Search code examples
pythonpytorchfastapisentence-transformers

GPU out of memory when FastAPI is used with SentenceTransformers inference


I'm currently using FastAPI with Gunicorn/Uvicorn as my server engine. Inside FastAPI GET method I'm using SentenceTransformer model with GPU:

# ...

from sentence_transformers import SentenceTransformer

encoding_model = SentenceTransformer(model_name, device='cuda')

# ...
app = FastAPI()

@app.get("/search/")
def encode(query):
    return encoding_model.encode(query).tolist()

# ...

def main():
    uvicorn.run(app, host="127.0.0.1", port=8000)


if __name__ == "__main__":
    main()

I'm using the following config for Gunicorn:

TIMEOUT 0
GRACEFUL_TIMEOUT 120
KEEP_ALIVE 5
WORKERS 10

Uvicorn has all default settings, and is started in docker container casually:

CMD ["uvicorn", "app.main:app", "--host", "0.0.0.0", "--port", "8000"]

So, inside docker container I have 10 gunicorn workers, each using GPU.

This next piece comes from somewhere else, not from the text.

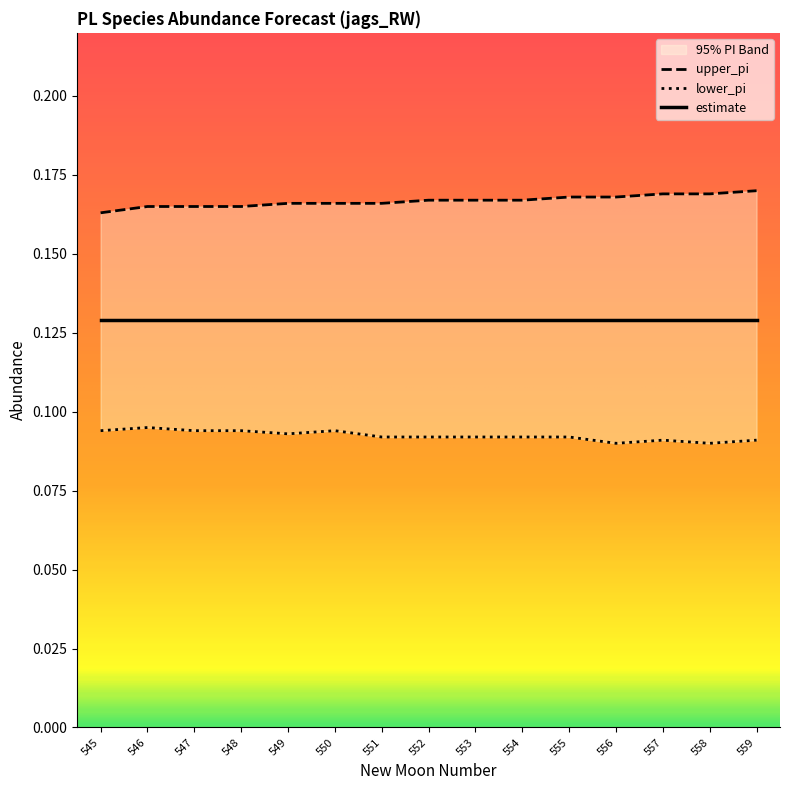

Is the value of upper_pi at 554 greater than the value of lower_pi at 558?

Yes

The problem is the following:

After some load my API fails with the following message:

torch.cuda.OutOfMemoryError: CUDA out of memory. 
Tried to allocate 734.00 MiB 
(GPU 0; 15.74 GiB total capacity; 
11.44 GiB already allocated; 
189.56 MiB free; 
11.47 GiB reserved in total by PyTorch) 
If reserved memory is >> allocated memory try setting max_split_size_mb to avoid fragmentation.  See documentation for Memory Management and PYTORCH_CUDA_ALLOC_CONF

Solution

  • The problem was that there were 10 replicas of my transformer model on GPU, as @Chris mentioned above. My solution was to use celery as RPC manager (rabbitmq+redis backend setup) and a separate container for GPU-bound computations, so now there is only one instance of my model on GPU, and no race between different processes' models.